Applying the kernel command line changes as was done in the above kernel patch of setting: (spec_store_bypass_disable=prctl spectre_v2_user=prctl
):
## With seccomp, but spectre mitigations disabled
cos-dev1 ~ # docker run --rm -v `pwd`:/root/results ljishen/pybench bench /root/results/output
Totals: 1955ms 1975ms
The results are much better and equivalent to running without seccomp before.
The kernel patch will change defaults to make it the default in newer kernels but it was not back ported to the latest 5.15 kernel yet.
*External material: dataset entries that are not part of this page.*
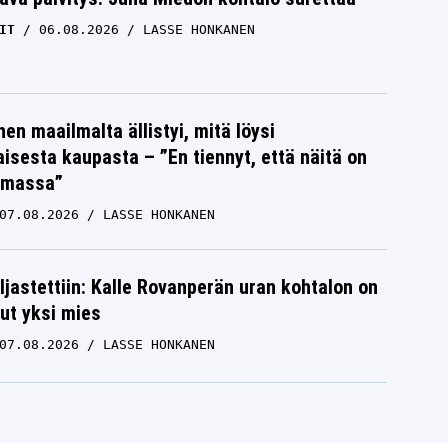
IT
06.08.2026
LASSE HONKANEN
nen maailmalta ällistyi, mitä löysi
isesta kaupasta – ”En tiennyt, että näitä on
emassa”
07.08.2026
LASSE HONKANEN
aljastettiin: Kalle Rovanperän uran kohtalon on
ut yksi mies
07.08.2026
LASSE HONKANEN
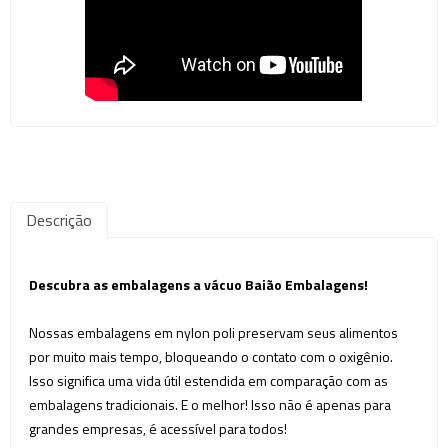
Descrição
Descubra as embalagens a vácuo Baião Embalagens!
Nossas embalagens em nylon poli preservam seus alimentos
por muito mais tempo, bloqueando o contato com o oxigênio.
Isso significa uma vida útil estendida em comparação com as
embalagens tradicionais. E o melhor! Isso não é apenas para
grandes empresas, é acessível para todos!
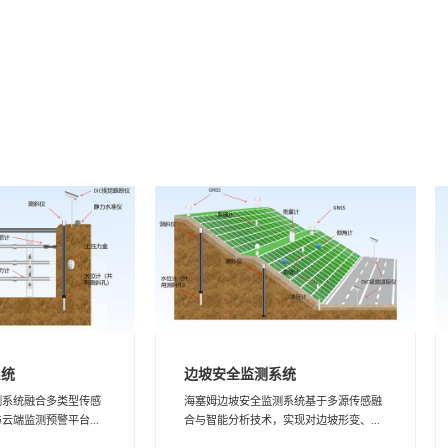
系统
边坡安全监测系统
测系统融合多类型传感
海塞姆边坡安全监测系统基于多源传感融
云端监测预警平台...
合与智能分析技术，实现对边坡形变、...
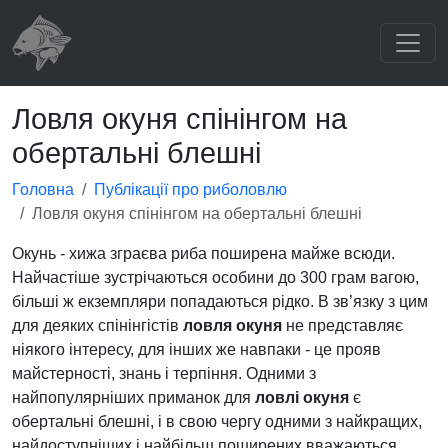
Ловля окуня спінінгом на
обертальні блешні
Головна
Публікації про риболовлю
Ловля окуня спінінгом на обертальні блешні
Окунь - хижа зграєва риба поширена майже всюди.
Найчастіше зустрічаються особини до 300 грам вагою,
більші ж екземпляри попадаються рідко. В зв’язку з цим
для деяких спінінгістів
ловля окуня
не представляє
ніякого інтересу, для інших же навпаки - це прояв
майстерності, знань і терпіння. Одними з
найпопулярніших приманок для
ловлі окуня
є
обертальні блешні, і в свою чергу одними з найкращих,
найдоступніших і найбільш поширених вважаються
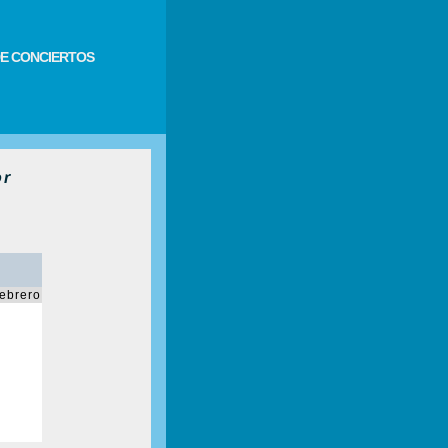
E CONCIERTOS
or
febrero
The runc patches will also accomplish the same effect of disabling those mitigations, but will require folks to use the newer runc.
I'm also supportive to enable this for security improvements, and it's great to see we have mitigation in place for perf impact, but we need to communicate it clearly to users that they should either:
(1) update to newer kernel with that patch (2) change their kernel command line (3) update to latest runc
... to ensure they will not be impacted by any possible perf regressions.
Thank you for all the inputs, I added a new section to the "Beta to GA Graduation" to contain all the documentation bits.
@mrunalp @bobbypage @derekwaynecarr @dchen1107 can we merge this one now? I don't see any outstanding points left.
/lgtm
@deads2k Are you okay removing the hold?
@deads2k Are you okay removing the hold?
Yes, thank you for the updates.
/hold cancel